In an apparent effort to undermine the possibility that the alleged White House leakers committed a crime, both The Washington Times editorial page and right-wing radio host Rush Limbaugh have argued that Plame's identity was known by many in Washington, D.C., at the time Novak published his column outing her as "an agency operative." As support for this argument, the Times claimed that "numerous neighbors were aware that she worked for the agency."
In fact, none of the neighbors cited in The Washington Times' own news reports or in other reports said that they knew before reading the Novak column that Plame worked at the CIA. Her acquaintances told reporters that they believed she worked as a private "consultant."
Falsehood: Fitzgerald must prove that Plame's covert status was leaked
Recent reports from a number of news outlets have attributed legal significance to whether Rove and Libby leaked Plame's covert status to the press. But as with the issue of whether Plame's actual name was leaked, whether the officials communicated her status as a covert operative is likely not relevant to the question of whether their actions violated federal law. According to news reports, a 2003 State Department memo -- which was likely read by top administration officials during a trip to Africa -- designated as "S" for "secret" a section mentioning Plame, even though it did not mention her covert status. Therefore, the information allegedly disclosed by Rove and Libby -- that she worked at the CIA -- was apparently classified.
Falsehood: Fitzgerald's investigation was originally limited to possible violation of 1982 law
Conservative commentators have reacted to reports that Fitzgerald is looking at a variety of legal approaches to the CIA leak investigation by characterizing him as a "runaway prosecutor" or a Captain Ahab "chasing a white whale." The argument put forth by Toensing, as well as columnists Richard Cohen and George F. Will is that, in pursuing such charges, the special prosecutor is overstepping his mandate. The claim underlying this argument is that the Department of Justice (DOJ) originally granted him authority to investigate whether the alleged leakers had violated the 1982 Intelligence Identities Protection Act (IIPA).
But the DOJ's delegation of Fitzgerald as special prosecutor gave him broad authority to investigate the leaks; it made no mention of the IIPA, nor did it name any other specific statute. The DOJ official who appointed Fitzgerald as special prosecutor, then-deputy attorney general James Comey, stated in a December 30, 2003, press conference that "Mr. Fitzgerald alone will decide ... what prosecutive [sic] decisions to make" and that "he can pursue it [the leak investigation] wherever he wants to pursue it." In a February 6, 2004, letter to Fitzgerald, Comey further clarified that his delegation included the "authority to investigate and prosecute violations of any federal crime laws related to the underlying alleged unauthorized disclosure, as well as federal crimes committed in the course of, and with intent to interfere with, your investigation, such as perjury, obstruction of justice, destruction of evidence, and intimidation of witnesses."
Despite the lack of evidence that the DOJ limited the scope of Fitzgerald's investigation in any way, two recent New York Times articles (here and here) reported that he was appointed to investigate "whether government officials had violated a 1982 law that makes it a crime in some circumstances to disclose the identity of an undercover agent."

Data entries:
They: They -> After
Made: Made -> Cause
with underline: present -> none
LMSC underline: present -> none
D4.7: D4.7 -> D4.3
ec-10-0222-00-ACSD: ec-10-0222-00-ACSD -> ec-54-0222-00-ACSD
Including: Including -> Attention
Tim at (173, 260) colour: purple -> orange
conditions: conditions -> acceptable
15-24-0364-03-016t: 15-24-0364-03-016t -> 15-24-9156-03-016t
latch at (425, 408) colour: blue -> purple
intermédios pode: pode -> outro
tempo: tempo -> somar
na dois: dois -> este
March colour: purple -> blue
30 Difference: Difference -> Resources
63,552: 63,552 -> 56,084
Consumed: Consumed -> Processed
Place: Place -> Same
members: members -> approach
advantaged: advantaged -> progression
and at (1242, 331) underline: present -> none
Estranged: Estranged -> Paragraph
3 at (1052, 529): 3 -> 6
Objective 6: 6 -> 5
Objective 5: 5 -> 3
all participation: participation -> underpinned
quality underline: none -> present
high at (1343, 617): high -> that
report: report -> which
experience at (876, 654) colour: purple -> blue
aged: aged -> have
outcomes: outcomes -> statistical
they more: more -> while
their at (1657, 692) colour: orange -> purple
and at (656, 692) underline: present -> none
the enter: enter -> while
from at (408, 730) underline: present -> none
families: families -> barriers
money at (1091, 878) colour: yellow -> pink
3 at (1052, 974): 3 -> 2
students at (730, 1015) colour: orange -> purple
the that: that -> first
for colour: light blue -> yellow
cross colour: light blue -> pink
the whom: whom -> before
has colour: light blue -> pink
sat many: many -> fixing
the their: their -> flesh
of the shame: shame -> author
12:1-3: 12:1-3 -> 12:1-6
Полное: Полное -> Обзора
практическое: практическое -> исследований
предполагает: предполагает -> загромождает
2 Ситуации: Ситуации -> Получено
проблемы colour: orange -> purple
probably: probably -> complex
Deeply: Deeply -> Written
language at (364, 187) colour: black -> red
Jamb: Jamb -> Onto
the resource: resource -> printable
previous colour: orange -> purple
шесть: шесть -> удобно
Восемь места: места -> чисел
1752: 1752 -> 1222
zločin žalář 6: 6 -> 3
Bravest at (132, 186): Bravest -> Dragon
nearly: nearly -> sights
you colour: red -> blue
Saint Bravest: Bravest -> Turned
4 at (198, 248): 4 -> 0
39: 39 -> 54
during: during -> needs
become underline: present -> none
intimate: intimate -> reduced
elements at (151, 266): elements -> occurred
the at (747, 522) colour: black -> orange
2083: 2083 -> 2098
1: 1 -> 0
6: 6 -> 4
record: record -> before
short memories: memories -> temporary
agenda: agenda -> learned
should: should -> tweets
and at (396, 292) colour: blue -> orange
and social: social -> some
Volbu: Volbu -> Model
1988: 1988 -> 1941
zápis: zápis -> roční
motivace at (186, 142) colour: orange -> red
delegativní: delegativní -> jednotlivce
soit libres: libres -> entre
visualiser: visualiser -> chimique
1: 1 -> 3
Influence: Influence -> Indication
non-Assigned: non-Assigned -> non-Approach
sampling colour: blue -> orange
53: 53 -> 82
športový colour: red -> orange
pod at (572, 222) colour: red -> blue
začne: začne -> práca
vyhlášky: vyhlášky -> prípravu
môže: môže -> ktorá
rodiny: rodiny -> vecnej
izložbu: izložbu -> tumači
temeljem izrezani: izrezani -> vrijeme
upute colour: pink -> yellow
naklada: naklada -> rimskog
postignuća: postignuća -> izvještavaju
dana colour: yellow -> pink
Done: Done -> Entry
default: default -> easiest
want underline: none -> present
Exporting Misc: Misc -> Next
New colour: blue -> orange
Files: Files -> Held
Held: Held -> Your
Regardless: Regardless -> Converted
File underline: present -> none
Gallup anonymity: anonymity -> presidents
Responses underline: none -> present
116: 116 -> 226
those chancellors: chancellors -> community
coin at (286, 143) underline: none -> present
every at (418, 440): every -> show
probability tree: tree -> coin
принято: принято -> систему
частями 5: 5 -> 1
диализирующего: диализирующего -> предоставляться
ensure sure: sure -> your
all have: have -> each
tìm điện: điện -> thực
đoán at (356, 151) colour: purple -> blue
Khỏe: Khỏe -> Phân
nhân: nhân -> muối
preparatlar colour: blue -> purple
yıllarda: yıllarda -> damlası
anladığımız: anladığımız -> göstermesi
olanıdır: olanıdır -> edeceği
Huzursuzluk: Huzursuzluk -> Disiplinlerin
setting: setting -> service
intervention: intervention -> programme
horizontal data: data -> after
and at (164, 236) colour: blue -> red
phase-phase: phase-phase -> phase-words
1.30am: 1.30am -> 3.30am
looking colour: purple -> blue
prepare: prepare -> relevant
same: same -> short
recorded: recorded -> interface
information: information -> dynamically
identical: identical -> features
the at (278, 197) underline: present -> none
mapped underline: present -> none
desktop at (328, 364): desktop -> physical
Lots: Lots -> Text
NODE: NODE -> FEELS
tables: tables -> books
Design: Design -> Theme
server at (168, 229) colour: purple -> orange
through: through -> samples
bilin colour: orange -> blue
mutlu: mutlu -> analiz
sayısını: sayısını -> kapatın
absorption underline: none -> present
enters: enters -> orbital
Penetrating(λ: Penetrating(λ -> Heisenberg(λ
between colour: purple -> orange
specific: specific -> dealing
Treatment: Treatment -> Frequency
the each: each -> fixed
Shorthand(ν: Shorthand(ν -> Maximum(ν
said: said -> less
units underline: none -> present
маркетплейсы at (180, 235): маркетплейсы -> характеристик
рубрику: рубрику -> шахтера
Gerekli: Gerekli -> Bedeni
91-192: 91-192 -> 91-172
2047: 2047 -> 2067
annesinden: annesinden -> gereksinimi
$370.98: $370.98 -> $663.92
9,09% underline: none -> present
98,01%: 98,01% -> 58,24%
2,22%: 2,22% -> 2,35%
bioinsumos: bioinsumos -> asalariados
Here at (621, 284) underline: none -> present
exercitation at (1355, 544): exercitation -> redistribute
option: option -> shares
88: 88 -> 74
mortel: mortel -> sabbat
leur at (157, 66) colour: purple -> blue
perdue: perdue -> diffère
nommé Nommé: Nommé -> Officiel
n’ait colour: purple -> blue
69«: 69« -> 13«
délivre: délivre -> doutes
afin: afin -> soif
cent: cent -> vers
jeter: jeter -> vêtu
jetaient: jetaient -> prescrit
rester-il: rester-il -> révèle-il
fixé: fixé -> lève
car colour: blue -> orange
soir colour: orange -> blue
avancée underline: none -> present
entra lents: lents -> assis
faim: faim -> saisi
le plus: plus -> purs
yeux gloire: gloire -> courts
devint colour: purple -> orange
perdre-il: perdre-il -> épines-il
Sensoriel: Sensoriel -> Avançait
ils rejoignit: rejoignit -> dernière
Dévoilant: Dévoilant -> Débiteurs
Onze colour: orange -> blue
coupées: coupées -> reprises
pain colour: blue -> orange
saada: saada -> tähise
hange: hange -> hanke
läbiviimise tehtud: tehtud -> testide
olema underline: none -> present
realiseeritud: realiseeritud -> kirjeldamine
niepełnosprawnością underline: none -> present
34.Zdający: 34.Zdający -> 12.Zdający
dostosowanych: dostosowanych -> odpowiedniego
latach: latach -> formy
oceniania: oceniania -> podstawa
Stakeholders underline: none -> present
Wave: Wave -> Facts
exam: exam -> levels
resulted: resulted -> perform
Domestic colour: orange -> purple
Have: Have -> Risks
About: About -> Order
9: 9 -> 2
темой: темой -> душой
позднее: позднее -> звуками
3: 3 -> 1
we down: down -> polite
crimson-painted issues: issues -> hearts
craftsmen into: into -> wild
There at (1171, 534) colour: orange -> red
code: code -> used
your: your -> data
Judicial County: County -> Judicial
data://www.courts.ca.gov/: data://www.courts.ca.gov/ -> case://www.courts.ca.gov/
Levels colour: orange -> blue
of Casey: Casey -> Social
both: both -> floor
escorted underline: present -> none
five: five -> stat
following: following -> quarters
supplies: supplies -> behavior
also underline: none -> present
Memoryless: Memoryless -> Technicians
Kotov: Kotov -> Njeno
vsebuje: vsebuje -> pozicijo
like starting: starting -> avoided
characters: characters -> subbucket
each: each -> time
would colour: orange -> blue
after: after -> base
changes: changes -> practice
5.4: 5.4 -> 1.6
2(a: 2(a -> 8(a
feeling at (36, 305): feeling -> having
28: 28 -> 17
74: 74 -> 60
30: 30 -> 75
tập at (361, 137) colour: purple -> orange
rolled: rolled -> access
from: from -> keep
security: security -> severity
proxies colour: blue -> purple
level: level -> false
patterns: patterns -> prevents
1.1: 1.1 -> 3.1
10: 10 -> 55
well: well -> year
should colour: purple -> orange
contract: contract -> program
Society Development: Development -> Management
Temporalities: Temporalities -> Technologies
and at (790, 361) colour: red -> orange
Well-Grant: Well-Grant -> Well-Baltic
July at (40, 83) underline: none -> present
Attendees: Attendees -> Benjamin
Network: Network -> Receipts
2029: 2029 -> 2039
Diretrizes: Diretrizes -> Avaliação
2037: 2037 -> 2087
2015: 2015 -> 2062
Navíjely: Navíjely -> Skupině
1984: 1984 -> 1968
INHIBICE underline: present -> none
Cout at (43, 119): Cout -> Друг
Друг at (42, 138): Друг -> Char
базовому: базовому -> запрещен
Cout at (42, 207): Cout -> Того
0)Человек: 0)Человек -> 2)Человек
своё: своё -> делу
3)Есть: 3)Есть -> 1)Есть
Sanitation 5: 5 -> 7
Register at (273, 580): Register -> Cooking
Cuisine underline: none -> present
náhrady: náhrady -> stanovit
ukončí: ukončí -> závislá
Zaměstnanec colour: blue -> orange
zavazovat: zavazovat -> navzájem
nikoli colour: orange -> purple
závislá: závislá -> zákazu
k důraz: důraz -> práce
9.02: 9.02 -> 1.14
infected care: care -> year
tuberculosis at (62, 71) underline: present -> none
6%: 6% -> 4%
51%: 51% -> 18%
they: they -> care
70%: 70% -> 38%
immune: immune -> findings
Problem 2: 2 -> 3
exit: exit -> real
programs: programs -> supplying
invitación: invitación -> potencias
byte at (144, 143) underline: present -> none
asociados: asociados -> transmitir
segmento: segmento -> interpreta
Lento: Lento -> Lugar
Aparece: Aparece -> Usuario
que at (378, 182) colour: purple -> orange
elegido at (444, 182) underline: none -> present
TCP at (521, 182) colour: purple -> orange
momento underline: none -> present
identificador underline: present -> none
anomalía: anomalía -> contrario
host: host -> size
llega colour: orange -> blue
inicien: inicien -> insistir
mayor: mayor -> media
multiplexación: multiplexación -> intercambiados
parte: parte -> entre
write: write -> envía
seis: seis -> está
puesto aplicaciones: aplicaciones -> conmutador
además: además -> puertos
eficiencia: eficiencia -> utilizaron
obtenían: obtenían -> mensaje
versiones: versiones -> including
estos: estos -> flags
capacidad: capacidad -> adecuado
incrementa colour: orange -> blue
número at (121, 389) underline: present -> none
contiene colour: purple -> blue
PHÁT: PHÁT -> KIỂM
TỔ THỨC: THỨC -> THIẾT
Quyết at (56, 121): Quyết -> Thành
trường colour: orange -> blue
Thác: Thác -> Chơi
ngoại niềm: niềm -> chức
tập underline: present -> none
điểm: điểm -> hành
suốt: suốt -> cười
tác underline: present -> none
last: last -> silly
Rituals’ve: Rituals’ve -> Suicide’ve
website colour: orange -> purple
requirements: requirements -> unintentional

Goal A =>
Quote the listing word for word, from its first line through the line that contains "all participation: participation", including both of those lines.
Goal B =>
Continue the article about the CIA leak investigation, starting after its last sentence.
The article on the CIA leak case and the listing are unrelated to each other.

Right answer A =>
They: They -> After
Made: Made -> Cause
with underline: present -> none
LMSC underline: present -> none
D4.7: D4.7 -> D4.3
ec-10-0222-00-ACSD: ec-10-0222-00-ACSD -> ec-54-0222-00-ACSD
Including: Including -> Attention
Tim at (173, 260) colour: purple -> orange
conditions: conditions -> acceptable
15-24-0364-03-016t: 15-24-0364-03-016t -> 15-24-9156-03-016t
latch at (425, 408) colour: blue -> purple
intermédios pode: pode -> outro
tempo: tempo -> somar
na dois: dois -> este
March colour: purple -> blue
30 Difference: Difference -> Resources
63,552: 63,552 -> 56,084
Consumed: Consumed -> Processed
Place: Place -> Same
members: members -> approach
advantaged: advantaged -> progression
and at (1242, 331) underline: present -> none
Estranged: Estranged -> Paragraph
3 at (1052, 529): 3 -> 6
Objective 6: 6 -> 5
Objective 5: 5 -> 3
all participation: participation -> underpinned

Right answer B =>
Similar to this baseless claim is Weekly Standard editor William Kristol's recent assertion that the CIA referred the case to the DOJ specifically as a possible violation of the IIPA. But the initial news reports on the referral indicate that the CIA more generally requested that the DOJ "investigate allegations that the White House broke federal laws by revealing the identity of one of its undercover employees." Moreover, a "former government official" quoted in Newsweek stated that the CIA's referral never even mentioned the IIPA.
Conservative commentators have made what appear to be preemptive accusations that Fitzgerald is a partisan. Numerous Fox News personalities -- including Chris Wallace, Sean Hannity, Stuart Varney, and Bill O'Reilly -- have stated that his probe represents the "criminalization of politics." William Kristol penned a Weekly Standard editorial on the topic titled "Criminalizing Conservatives." On the October 19 edition of Fox News' Your World with Neil Cavuto, nationally syndicated radio host Mike Gallagher claimed that this investigation -- like the recent indictment of former House Majority Leader Tom DeLay (R-TX) on money laundering charges -- "is driven by partisan politics."
But Fitzgerald is no Democratic partisan. In September 2001, President Bush appointed Fitzgerald to his current post as U.S. Attorney for the Northern District of Illinois upon the recommendation of then-Sen. Peter Fitzgerald (R-IL). When then-deputy attorney general James Comey selected Fitzgerald as special prosecutor in December 2003, he cited his "sterling reputation for integrity and impartiality" and described him as "an absolutely apolitical career prosecutor." And in a recent interview on NBC's Today, President Bush described the prosecutor's investigation as "dignified." Moreover, in his capacity as U.S. attorney, Fitzgerald is also currently conducting an "intense" investigation of the Democratic mayor of Chicago, Richard M. Daley, and his administration.
Despite Fitzgerald's background, Limbaugh suggested on the October 20 broadcast of his nationally syndicated radio show that if the outcome of the CIA leak investigation is "over the top," he and other conservatives may target the prosecutor:
LIMBAUGH: [W]e're going to be watching ... very carefully here to see what Fitzgerald does, the special prosecutor here. If he conducts himself in a way that we find over the top, we'll say so. You can count on it. Now, you liberals, you viciously attacked [former independent counsel] Ken Starr. You went out there and tried to portray him as a sexual pervert, a voyeur. You did everything you could to destroy Ken Starr's reputation and his life, and now you demand that we accept whatever comes down the pike that we must be consistent. Well, it depends on what it is. If it stinks, I will say so. Pure and simple.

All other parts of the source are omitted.